Extended Data Fig. 6 ∣. The N terminus of SETD2 regulates nuclear lamina stability.

a, Immunoblot analysis for the indicated proteins following immunoprecipitation of endogenous SETD2 from asynchronous or nocodazole-arrested mitotic cells, showing SETD2 associates with CDK1 more robustly during mitosis. b, Representative images of Proximity Ligation Assay (PLA) analysis using anti-lamin B1 and anti-CDK1 antibodies in SETD2-KD cells expressing either WT-SETD2 or tSETD2. PLA pairs are green and DNA was counterstained with DAPI. c, Representative images of SETD2-depleted cells expressing either WT SETD2 or the indicated N-terminal mutants, immunostained with lamin B1 (green). SETD2 (red) visualized using Halo ligand JFX-549. DNA was counterstained with DAPI. Scale bars, 10 μm.

Extended Data Fig. 7 ∣. SETD2 N terminus enhances CDK1-mediated lamin phosphorylation and is required to suppress ccRCC tumour growth.
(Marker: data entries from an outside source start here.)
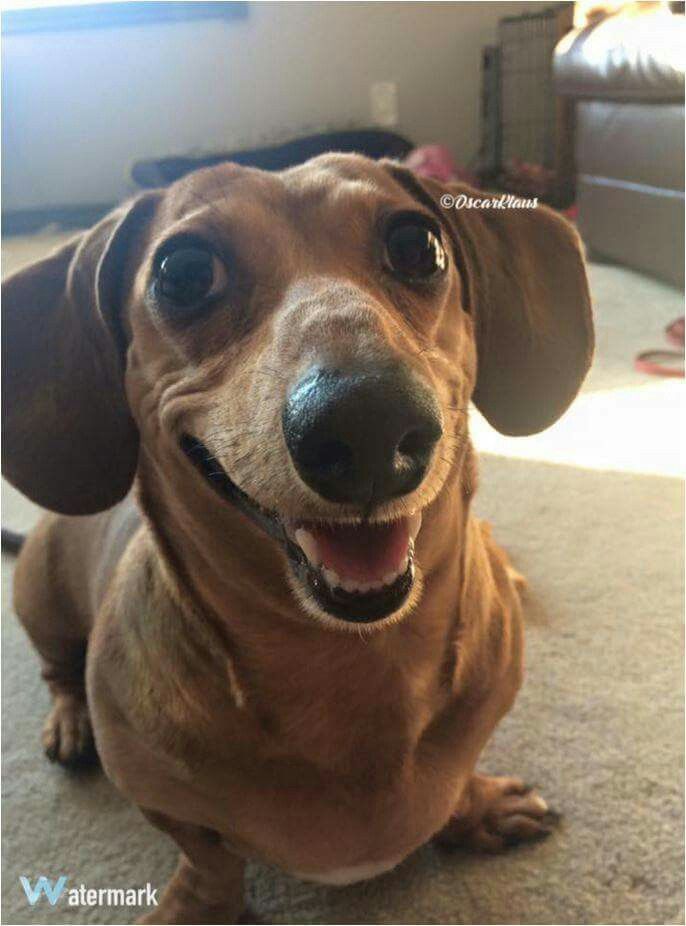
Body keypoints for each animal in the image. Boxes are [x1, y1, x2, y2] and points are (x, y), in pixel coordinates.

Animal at [2, 156, 592, 924]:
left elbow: (458, 779)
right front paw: (200, 905)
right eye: (183, 273)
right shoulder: (163, 800)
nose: (369, 424)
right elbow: (208, 856)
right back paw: (69, 721)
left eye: (418, 246)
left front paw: (476, 809)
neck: (352, 665)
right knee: (58, 669)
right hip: (40, 599)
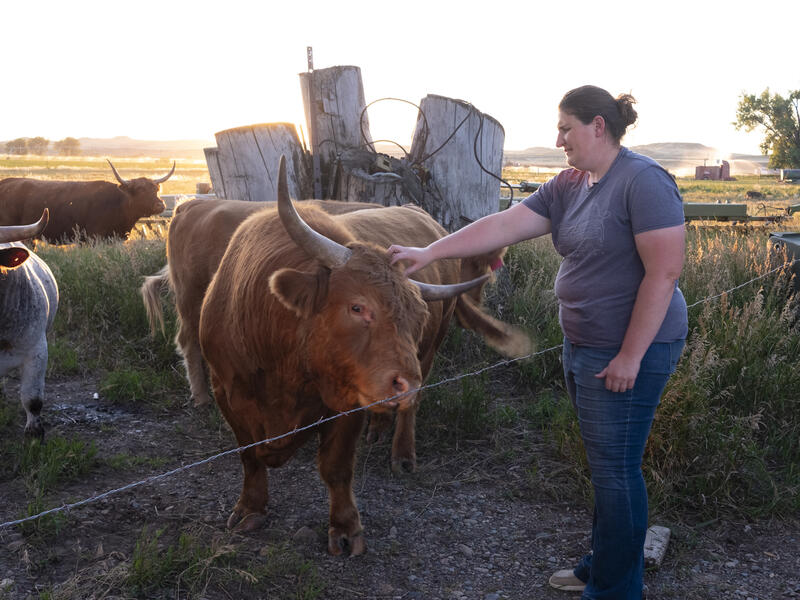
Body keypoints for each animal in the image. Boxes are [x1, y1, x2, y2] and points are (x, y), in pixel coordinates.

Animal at [196, 156, 528, 552]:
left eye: (418, 317)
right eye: (357, 307)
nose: (407, 384)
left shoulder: (348, 400)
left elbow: (336, 466)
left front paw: (345, 529)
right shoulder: (226, 390)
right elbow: (248, 455)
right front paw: (250, 508)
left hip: (429, 353)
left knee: (408, 414)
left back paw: (402, 455)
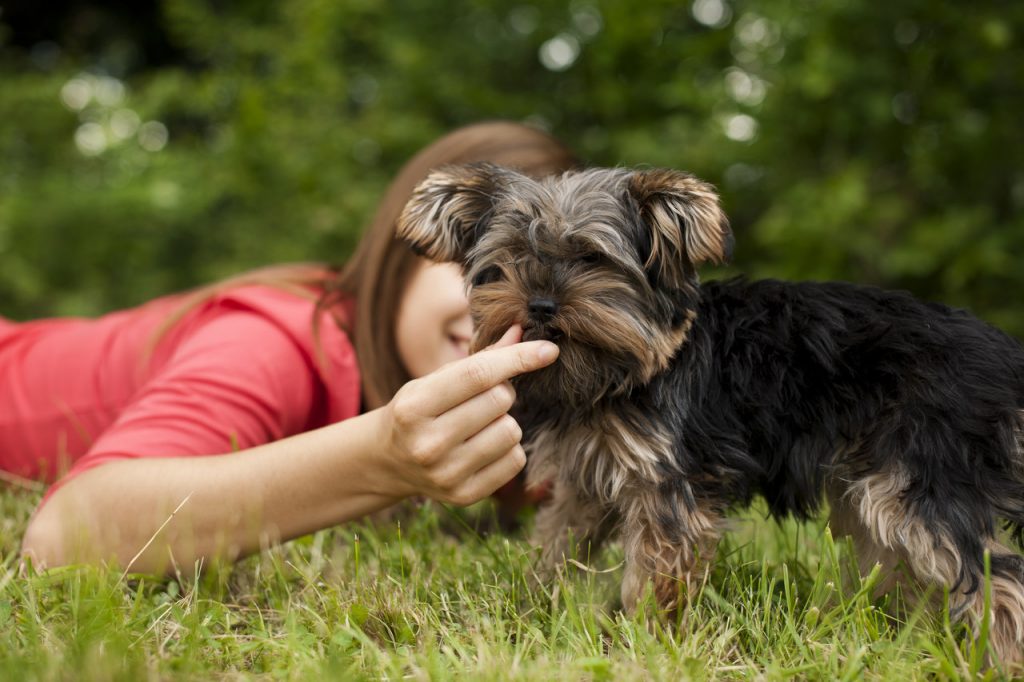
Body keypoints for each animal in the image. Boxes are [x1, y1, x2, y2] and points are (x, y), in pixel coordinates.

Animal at [395, 161, 1024, 659]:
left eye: (592, 259)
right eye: (511, 260)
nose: (541, 304)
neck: (618, 373)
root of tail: (1005, 356)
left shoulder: (669, 481)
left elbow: (656, 573)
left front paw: (647, 644)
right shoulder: (584, 478)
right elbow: (559, 544)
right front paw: (535, 610)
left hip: (924, 471)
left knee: (994, 578)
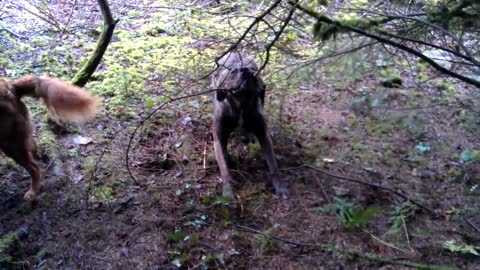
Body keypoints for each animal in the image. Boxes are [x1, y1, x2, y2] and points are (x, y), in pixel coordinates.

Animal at [211, 51, 288, 197]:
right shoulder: (219, 138)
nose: (246, 70)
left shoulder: (264, 135)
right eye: (232, 72)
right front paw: (228, 191)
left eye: (253, 70)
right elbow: (224, 168)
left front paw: (280, 186)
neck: (242, 102)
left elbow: (273, 164)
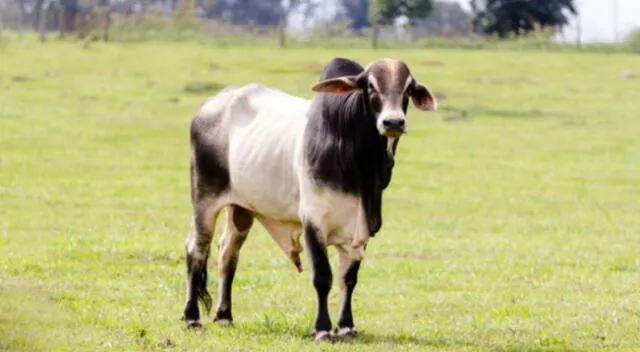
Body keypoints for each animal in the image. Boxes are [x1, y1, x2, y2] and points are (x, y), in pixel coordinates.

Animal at [182, 57, 438, 340]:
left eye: (408, 88)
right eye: (370, 85)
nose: (393, 122)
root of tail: (212, 103)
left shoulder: (359, 228)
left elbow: (349, 279)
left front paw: (346, 326)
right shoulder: (313, 220)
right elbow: (323, 278)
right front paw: (323, 329)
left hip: (241, 209)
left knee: (228, 253)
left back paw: (224, 315)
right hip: (204, 201)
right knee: (196, 249)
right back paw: (191, 317)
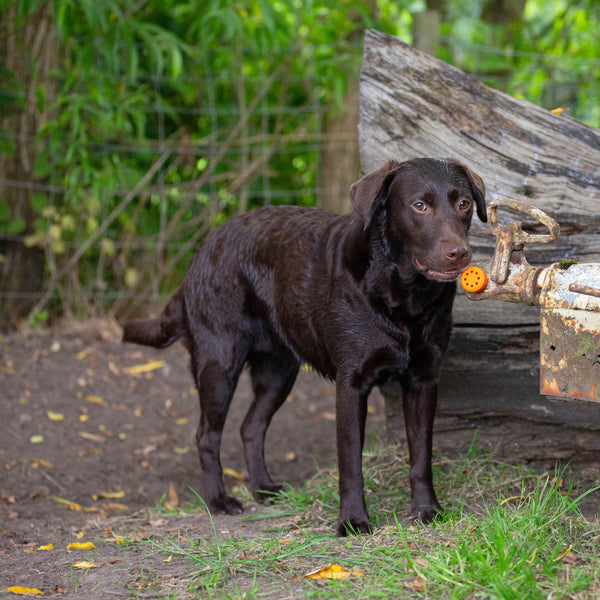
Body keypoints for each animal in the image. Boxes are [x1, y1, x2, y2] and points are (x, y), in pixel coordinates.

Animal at [123, 157, 488, 532]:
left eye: (463, 203)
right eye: (419, 206)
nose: (459, 253)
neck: (405, 298)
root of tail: (204, 247)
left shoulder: (423, 381)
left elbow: (421, 456)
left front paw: (427, 509)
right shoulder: (351, 384)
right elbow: (350, 463)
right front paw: (353, 521)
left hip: (278, 372)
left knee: (250, 426)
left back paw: (263, 488)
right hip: (219, 365)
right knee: (206, 436)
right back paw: (218, 501)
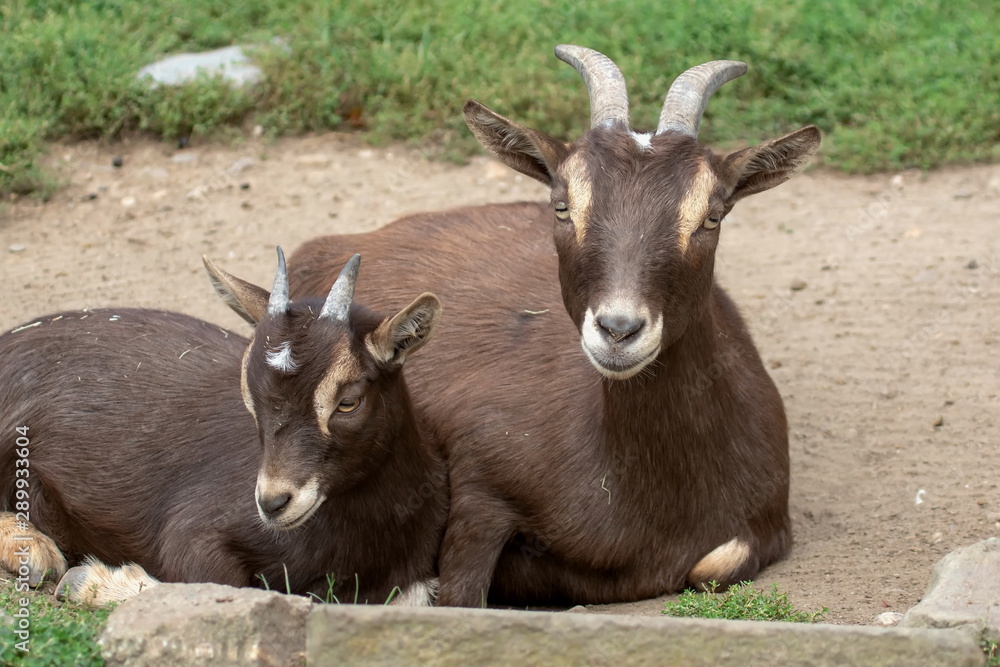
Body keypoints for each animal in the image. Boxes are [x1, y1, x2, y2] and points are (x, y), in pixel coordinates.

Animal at [0, 253, 446, 608]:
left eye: (348, 401)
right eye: (248, 391)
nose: (273, 503)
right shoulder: (192, 533)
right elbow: (224, 587)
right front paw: (87, 581)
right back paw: (32, 550)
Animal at [290, 43, 820, 604]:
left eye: (713, 215)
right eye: (563, 205)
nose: (618, 330)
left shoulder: (764, 525)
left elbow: (714, 563)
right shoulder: (481, 487)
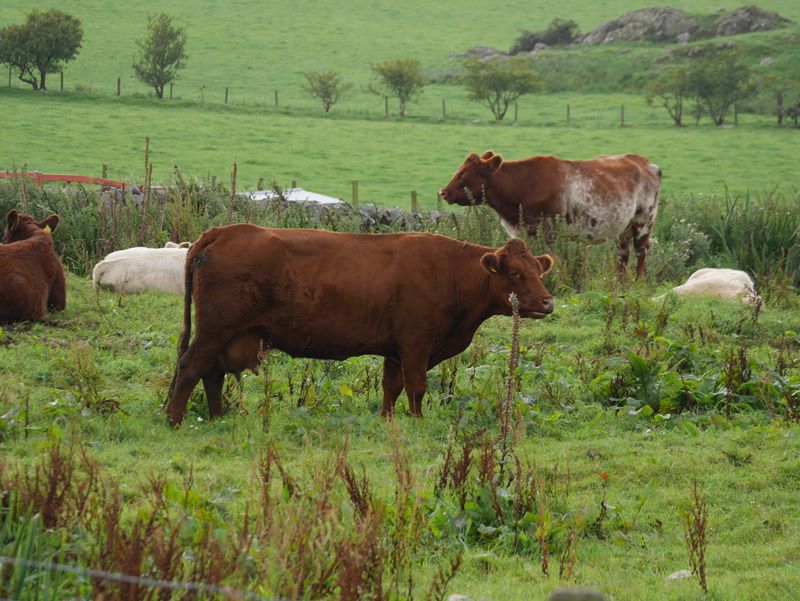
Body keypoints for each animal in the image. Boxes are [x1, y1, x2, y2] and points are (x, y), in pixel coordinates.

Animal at [167, 226, 556, 426]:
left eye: (539, 270)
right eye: (516, 273)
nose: (547, 302)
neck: (451, 272)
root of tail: (224, 231)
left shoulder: (396, 350)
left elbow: (391, 387)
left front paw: (388, 420)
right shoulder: (416, 344)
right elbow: (416, 387)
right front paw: (417, 421)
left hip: (225, 334)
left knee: (212, 373)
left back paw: (218, 418)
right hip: (215, 329)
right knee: (191, 367)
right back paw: (175, 418)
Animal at [438, 152, 664, 276]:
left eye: (463, 175)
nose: (443, 192)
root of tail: (644, 162)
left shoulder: (548, 230)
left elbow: (552, 260)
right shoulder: (525, 231)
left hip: (644, 220)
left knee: (641, 251)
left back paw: (638, 282)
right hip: (624, 226)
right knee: (623, 254)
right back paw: (620, 283)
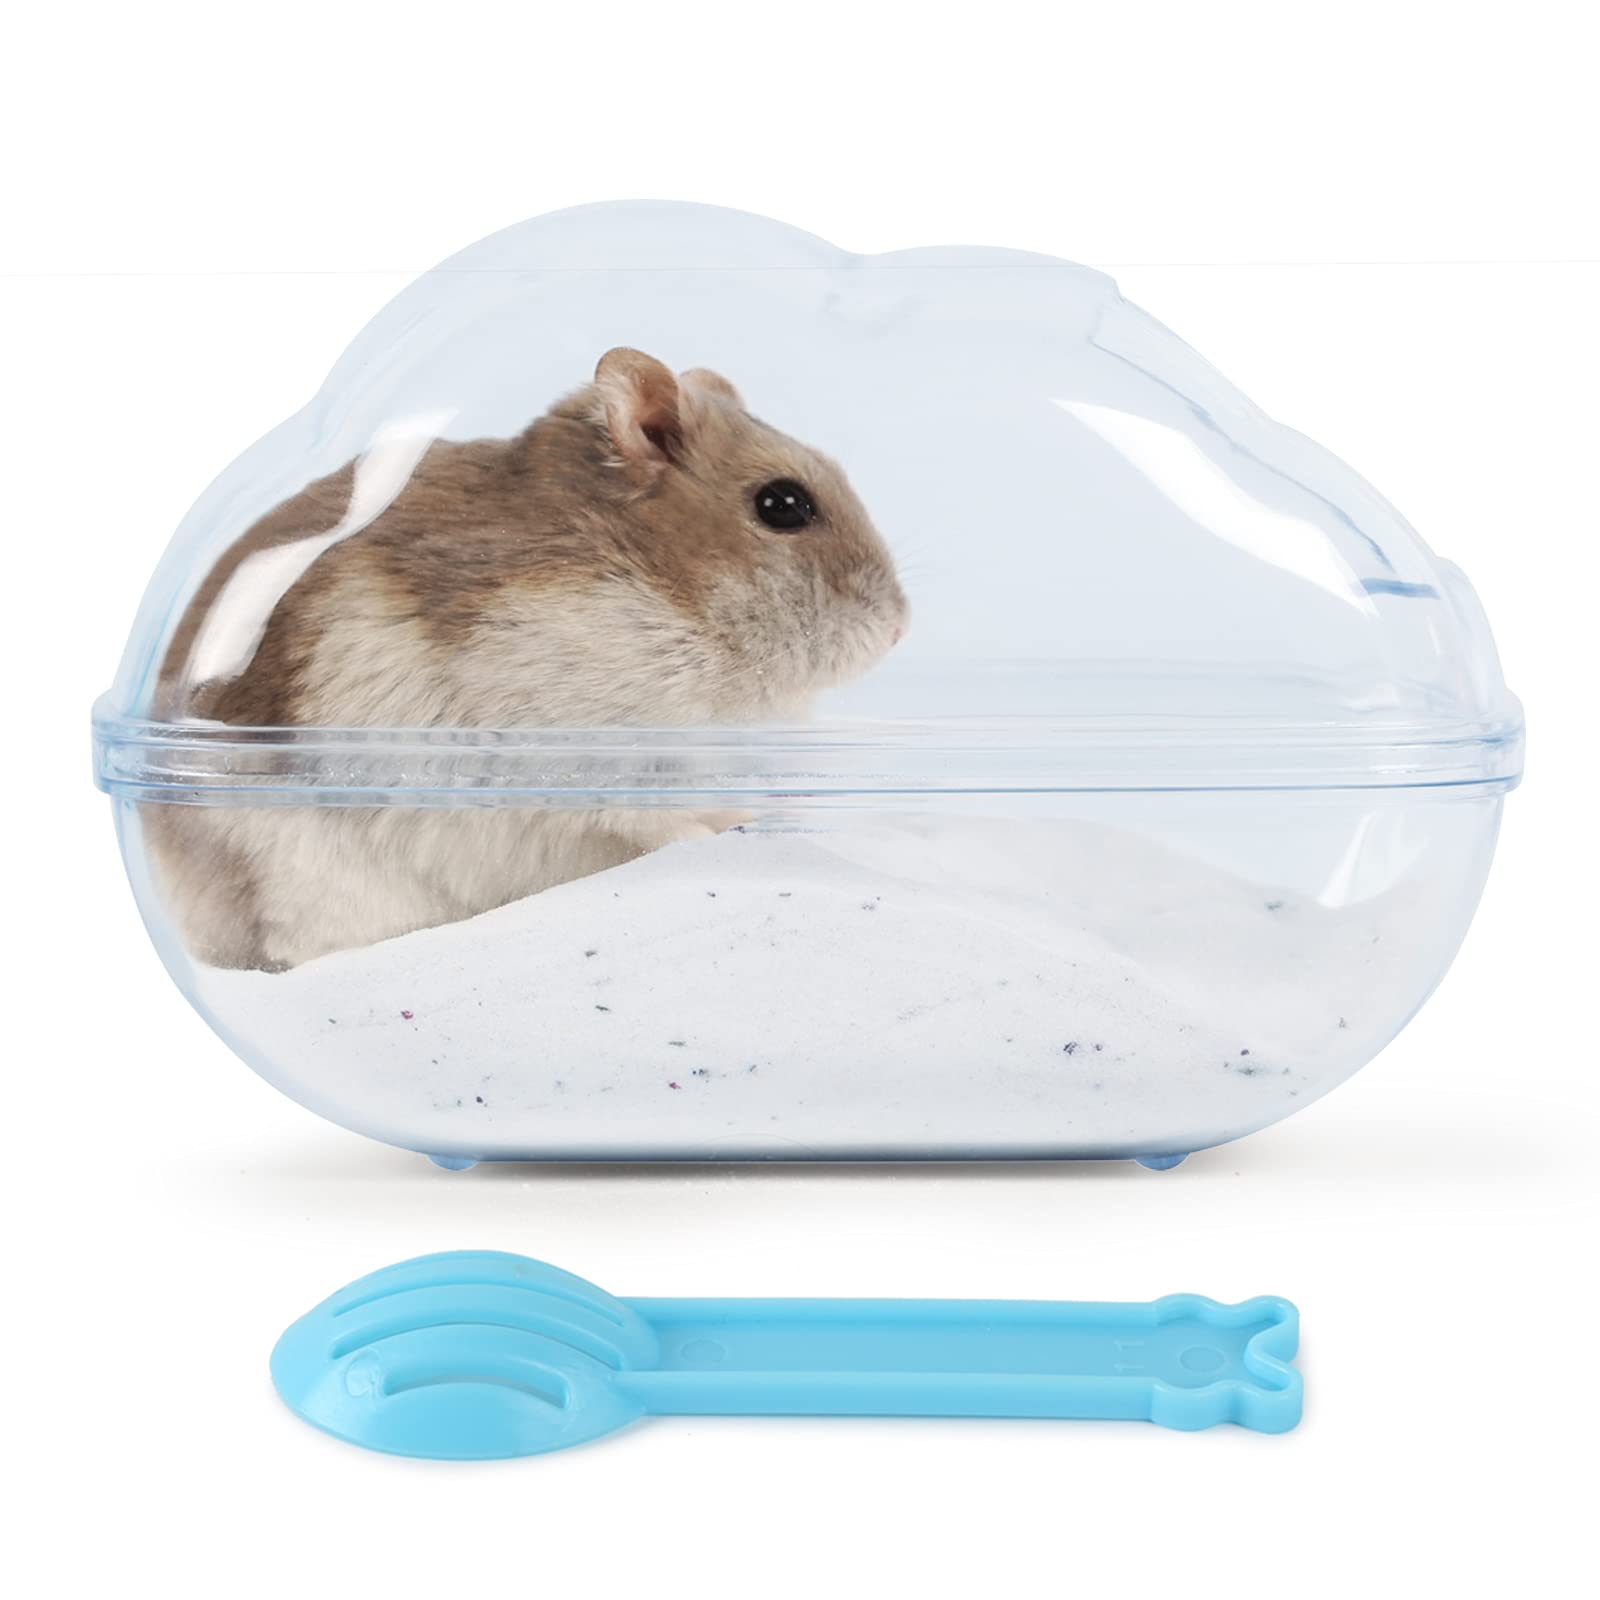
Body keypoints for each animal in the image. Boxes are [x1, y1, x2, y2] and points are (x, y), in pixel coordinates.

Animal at [146, 348, 908, 971]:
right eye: (783, 504)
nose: (900, 627)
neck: (674, 605)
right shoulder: (579, 752)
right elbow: (650, 816)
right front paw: (719, 835)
a, Long exposure of western blot analyses (from Fig. 6a) with anti-SUMO antibody following in vitro GST pulldown assays using either GST-tagged lamin A N-terminus (NT) or C-terminus (CT) or free GST (control). b, Immunoblot analyses using indicated antibodies following GST pulldown assays using either GST-tagged CDK1/Cyclin A2 complex or free GST (control). Anti-SUMO antibody was used to detect SUMO-tagged SETD2 (B/C) proteins. Asterisk indicates cross-reacting band of His–SUMO-B–GB1 in the anti-GST immunoblot. This is because the GB1 (B1 domain of Protein G) exhibits significant affinity towards most immunoglobulin IgG. c, Immunoblot analysis of indicated proteins following an in vitro kinase assay using lamin A-NT as substrate and CDK1/Cyclin B1 as kinase in the presence of either SETD2-B or SETD2-C or a control His–SUMO-GB1 protein. Red asterisk highlights cross-reacting band of His–SUMO-B–GB1 due to aforementioned reasons. d, Western blot with indicated antibodies from UMRC2 cells expressing either Halo (control) or Halo-3xFlag tagged WT-SETD2 or tSTED2 or BC-tSETD2. e, Representative images of UMRC2 cells expressing either Halo (control) or Halo-tagged WT SETD2 or tSETD2 or BC-tSETD2, immunostained with pan-lamin A/C antibody. DNA counterstained with DAPI; scale bar, 10 μm. f, Representative images of the full 35 mm cell culture well with 3D colony growth assay of UMRC2 cells expressing the indicated transgenes; scale bar is 10 mm. g, Xenograft tumour growth measurements (volume) of UMRC2 cells expressing the indicated transgene (n = 9). Related to Fig. 6j; mean ± s.e.m.

Extended Data Fig. 8 ∣.

Flow analysis gating strategy.

Data Availability

The mass spectrometry proteomics data have been deposited to the ProteomeXchange Consortium via the PRIDE partner repository with the dataset identifier PXD040771. Source numerical data and unprocessed blots are available in source data.